Bully, your poetry is amazing...and spot on.

Anonymous said...

I never really got all the hate directed at Stan for not giving props to Jack and Steve. I've read countless interviews with him, and he ALWAYS says that he was merely part of a team. And don't forget that he was an editor who made sure everyone got mentioned in the credits at a time when credits were optional. Heck, with those stupid names and jokes, he called more attention to the credits than anyone else! Even for those who say he downplayed the artist's role: he goes out of his way to explain "the Marvel Method," which pretty much indicates that he just stuck in word bubbles at the end. Stan is a little sleazy at times, but to say that he never calls attention to the artists is just incorrect.

Bully said...

Douglas and Clam, very good points. As you can tell, I'm a big Stan fan, and I certainly wasn't trying to say he was glomming all the credit. The media (which frequently paints Stan as the sole creator) is much more to blame. I guess I vent some frustration towards Marvel Comics itself for never properly crediting the creation to the teams--the closest we've gotten in recent years is during Busiek's FF, in which he found a way to credit both Stan and Jack as inspirations in the credits (but curiously enough, I don't think ever technically as "creators"). Which is not to say it's only a Marvel problem: DC is is some ways more negligent with their whitwashing of Bill Finger's role in Batman's creation.

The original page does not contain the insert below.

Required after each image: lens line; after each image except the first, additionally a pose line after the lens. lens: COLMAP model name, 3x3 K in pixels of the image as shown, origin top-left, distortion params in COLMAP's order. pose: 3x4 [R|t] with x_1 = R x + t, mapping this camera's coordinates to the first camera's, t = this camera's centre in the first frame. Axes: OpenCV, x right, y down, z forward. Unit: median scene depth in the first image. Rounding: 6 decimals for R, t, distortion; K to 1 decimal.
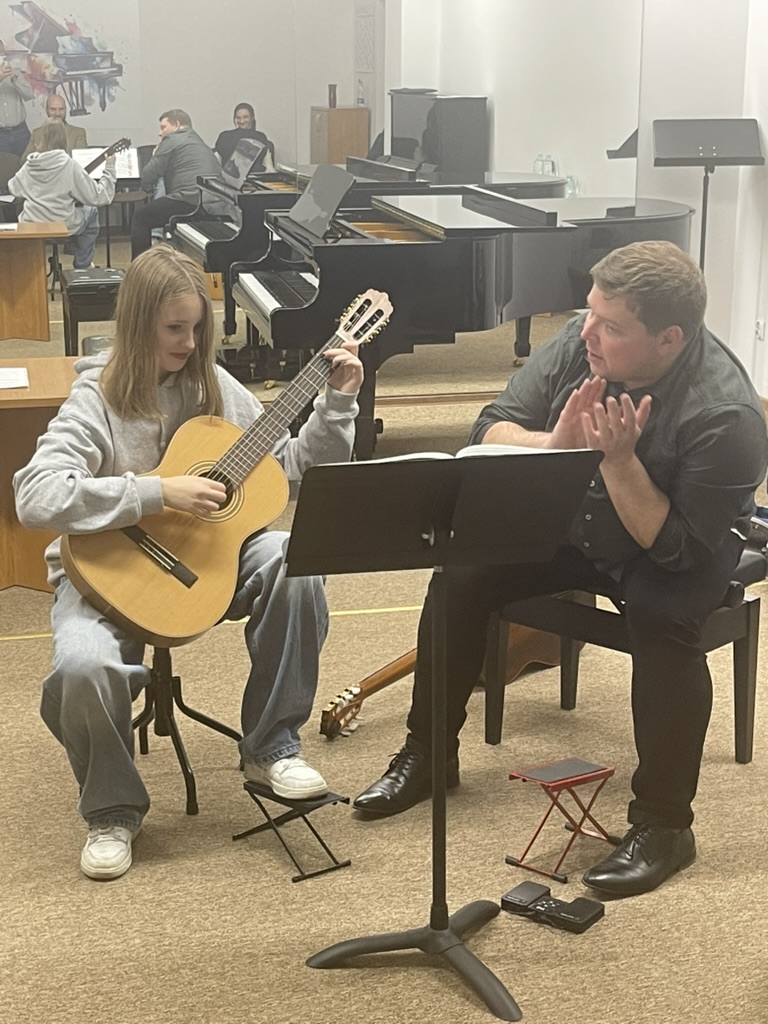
lens RADIAL K [[1679.8, 0, 387.4], [0, 1679.8, 512.8], [0, 0, 1]] dist [0.073192, 0.000000]
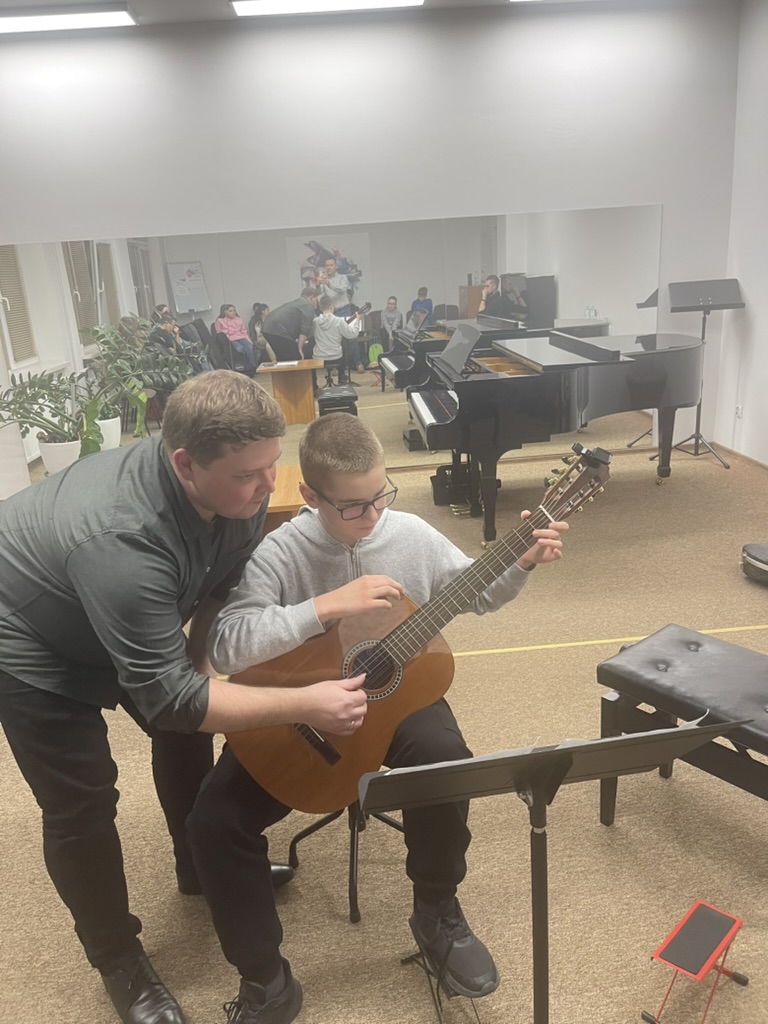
lens RADIAL K [[748.5, 0, 389.0], [0, 748.5, 505.9], [0, 0, 1]] dist [0.038026, -0.007742]
pose [[0.989168, -0.014369, -0.146083, -0.004133], [0.021409, 0.998678, 0.046730, -0.061377], [0.145219, -0.049351, 0.988168, 0.246813]]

But someday the record will be set straight not merely in the hearts and minds of the fans but in the pages of the comic books themselves.

Gardner said...

Nice list (and song!). But, re: Night Nurse - someone did think of it before. Bendis introduced her new role in his Daredevil run.

Bully said...

Thanks, Gardner, I didn't know that!...everyone keeps tellin' me I should have been and should be reading DD...there's yet another reason why!